By a prophet was he preserved - Or “kept.” Jacob “kept sheep” out of love of God, sooner than unite himself with one, alien from God; his posterity “was kept” like a sheep by God, as the Psalmist said, “He led His people like sheep by the hand of Moses and Aaron” Psalm 77:20. They were “kept” from all evil and want and danger, by the direct power of God; “kept” from all the might of Pharaoh in Egypt and the Red Sea, “not through any power of their own, but by the ministry of a single prophet; “kept, in that great and terrible wilderness” Deuteronomy 8:15, wherein were “fiery serpents and scorpions and drought, where” was “no water,” but what God brought out of the rock of flint; no bread, but what he sent them from heaven.” All this, God did for them “by “a single “prophet; they” had many prophets, early and late, calling upon them in the name of God, but they would not hearken unto them.”

Verse 14

Ephraim provoked - the Lord most bitterly Literally, “with bitternesses,” i. e., with most heinous sins, such as are most grievously displeasing to God, and were a most bitter requital of all His goodness. “Wherefore He shall leave” (or, “cast”) “his blood” (literally, “bloods”) “upon him.” The plural “bloods” expresses the manifoldness of the bloodshed. It is not used in Holy Scripture of mere guilt. Ephraim had shed blood profusely, so that it ran like water in the land (see the notes above at Hosea 4:2; Hosea 5:2). He had sinned with a high hand against God, in destroying man made in the image of God. Amid that bloodshed, had been the blood not of the innocent only, but of those whom God sent to rebuke them for their idolatry, their rapine, their bloodshed. “Jezebel cut off the prophets of the Lord” 1 Kings 18:4, as far as in her lay, with a complete excision. Ephraim thought his sins past; they were out of his sight; he thought that they were out of God‘s also; but they were laid up with God; and God, the prophet says, would cast them down upon him, so that they would crush him.

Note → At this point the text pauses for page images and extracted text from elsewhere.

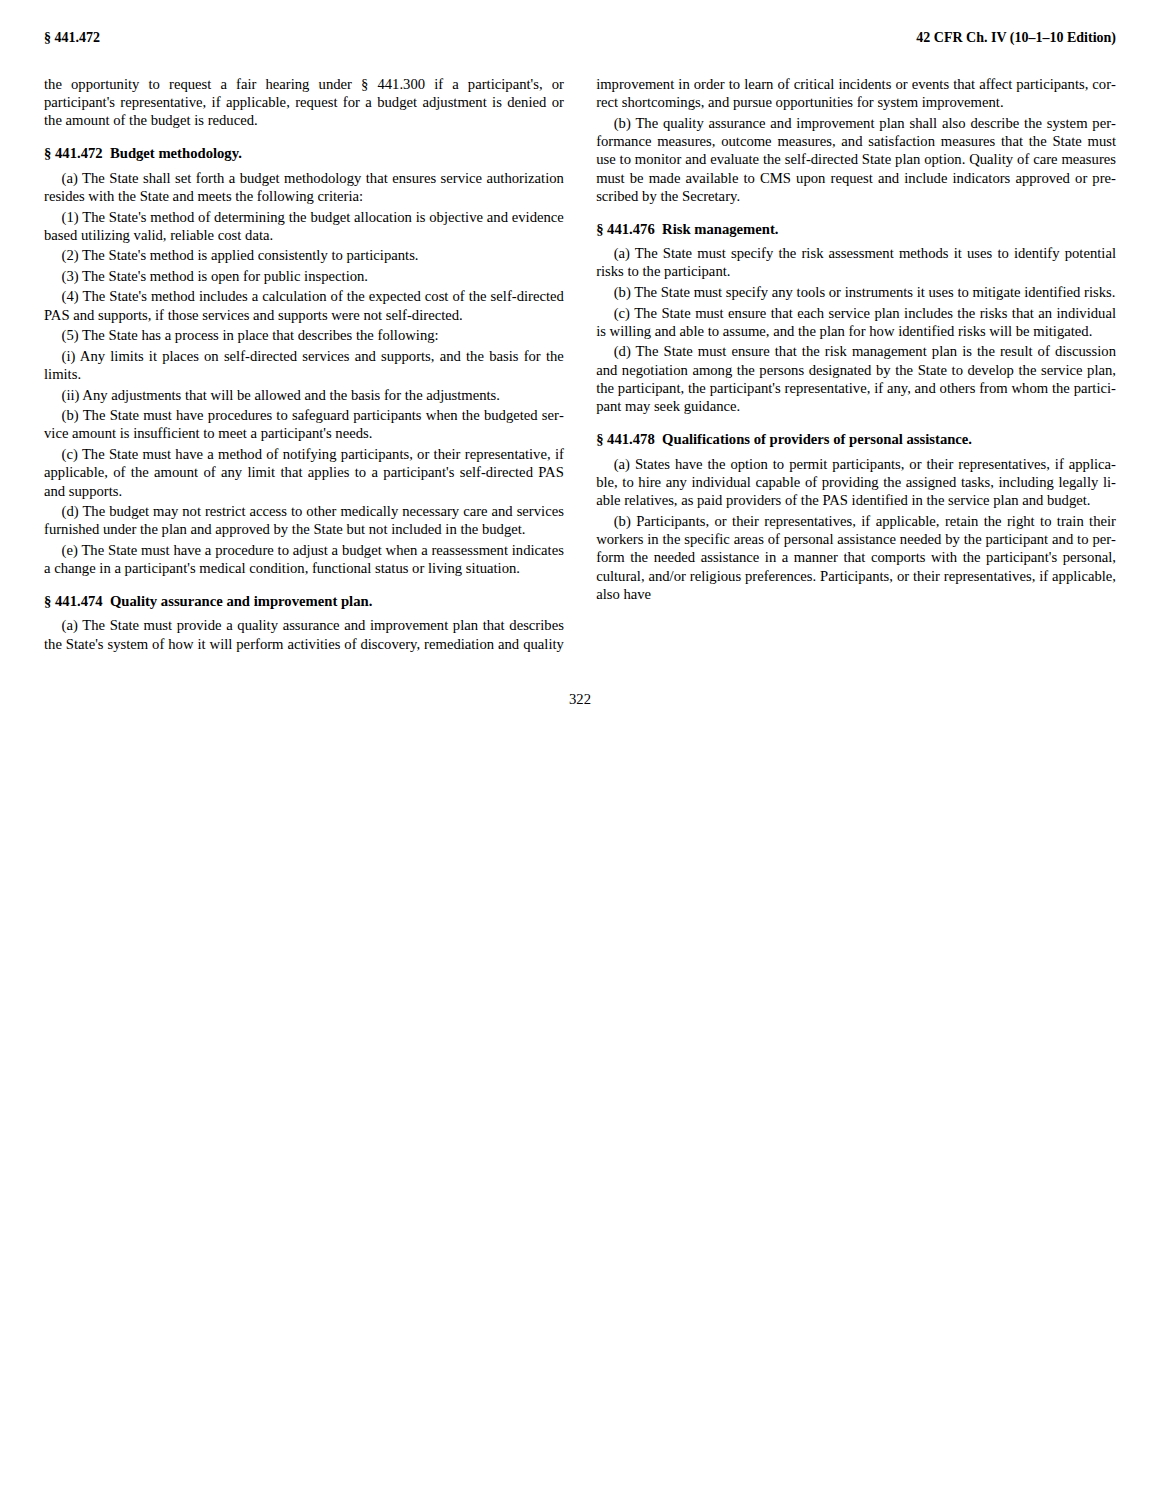§ 441.472 42 CFR Ch. IV (10–1–10 Edition)
the opportunity to request a fair hearing under § 441.300 if a participant's, or participant's representative, if applicable, request for a budget adjustment is denied or the amount of the budget is reduced.
§ 441.472 Budget methodology.
(a) The State shall set forth a budget methodology that ensures service authorization resides with the State and meets the following criteria:
(1) The State's method of determining the budget allocation is objective and evidence based utilizing valid, reliable cost data.
(2) The State's method is applied consistently to participants.
(3) The State's method is open for public inspection.
(4) The State's method includes a calculation of the expected cost of the self-directed PAS and supports, if those services and supports were not self-directed.
(5) The State has a process in place that describes the following:
(i) Any limits it places on self-directed services and supports, and the basis for the limits.
(ii) Any adjustments that will be allowed and the basis for the adjustments.
(b) The State must have procedures to safeguard participants when the budgeted service amount is insufficient to meet a participant's needs.
(c) The State must have a method of notifying participants, or their representative, if applicable, of the amount of any limit that applies to a participant's self-directed PAS and supports.
(d) The budget may not restrict access to other medically necessary care and services furnished under the plan and approved by the State but not included in the budget.
(e) The State must have a procedure to adjust a budget when a reassessment indicates a change in a participant's medical condition, functional status or living situation.
§ 441.474 Quality assurance and improvement plan.
(a) The State must provide a quality assurance and improvement plan that describes the State's system of how it will perform activities of discovery, remediation and quality improvement in order to learn of critical incidents or events that affect participants, correct shortcomings, and pursue opportunities for system improvement.
(b) The quality assurance and improvement plan shall also describe the system performance measures, outcome measures, and satisfaction measures that the State must use to monitor and evaluate the self-directed State plan option. Quality of care measures must be made available to CMS upon request and include indicators approved or prescribed by the Secretary.
§ 441.476 Risk management.
(a) The State must specify the risk assessment methods it uses to identify potential risks to the participant.
(b) The State must specify any tools or instruments it uses to mitigate identified risks.
(c) The State must ensure that each service plan includes the risks that an individual is willing and able to assume, and the plan for how identified risks will be mitigated.
(d) The State must ensure that the risk management plan is the result of discussion and negotiation among the persons designated by the State to develop the service plan, the participant, the participant's representative, if any, and others from whom the participant may seek guidance.
§ 441.478 Qualifications of providers of personal assistance.
(a) States have the option to permit participants, or their representatives, if applicable, to hire any individual capable of providing the assigned tasks, including legally liable relatives, as paid providers of the PAS identified in the service plan and budget.
(b) Participants, or their representatives, if applicable, retain the right to train their workers in the specific areas of personal assistance needed by the participant and to perform the needed assistance in a manner that comports with the participant's personal, cultural, and/or religious preferences. Participants, or their representatives, if applicable, also have
322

And his reproach shall his Lord return unto him - For the blood which he had shed, should his own blood be shed, for the reproaches which he had in divers ways cast against God or brought upon Him, he should inherit reproach. Those who rebel against God, bring reproach on Him by their sins, reproach Him by their excuses for their sins reproach Him in those whom He sends to recall them from their sins, reproach Him for chastening them for their sins. All who sin against the knowledge of God, bring reproach upon Him by acting sinfully against that knowledge. So Nathan says to David, “Thou hast given much occasion to the enemies of God to blaspheme” 2 Samuel 12:14. The reproachful words of the enemies of God are but the echo of the opprobrious deeds of His unfaithful servants. The reproach is therefore, in an special manner, “their reproach” who caused it. All Israel‘s idolatries had this aggravation.

Their worship of the calves or of Baal or of any other gods of the nations, was a triumph of the false gods over God. Then, all sin must find some plea for itself, by impugning the wisdom or goodness of God who forbad it. Jeroboam, and Ephraim by adhering to Jeroboam‘s sin reproached God, as though the going up to Jerusalem was a hard service. “It is too much for you to go up to Jerusalem; Behold thy gods, O Israel, which brought thee up out of the land of Egypt.”: “It was an open injury and reproach to God, to attribute to dead lifeless things those great and wonderful things done by Him for them.” All the reproach, which they, in these ways, brought, or cast upon God, he says, “his Lord shall return” or “restore” to them. Their‘s it was; He would give it back to them, as He says, “Them that honor Me, I will honor; and they that despise Me, shall be lightly esteemed” 1 Samuel 2:30.

Truly shame and reproach have been for centuries the portion of God‘s unfaithful people. To those who are lost, He gives back their reproach, in that they “rise to reproaches Daniel 12:2 and everlasting abhorrence. It is an aggravation of this misery, that He who shall “give back to him” his reproach, had been “his God.” Since “his God” was against him, who could be for him? “For whither should we go for refuge, save to Him? If we find wrath with Him, with whom should we find ruth?” Ephraim did not, the sinner will not, allow God to be “his God” in worship and service and love: but whether he willed or no, God would remain his Lord. He was, and might still have been their Lord for good; they would not have Him so, and so they should find Him still their Lord, as an Avenger, returning their own evil to them.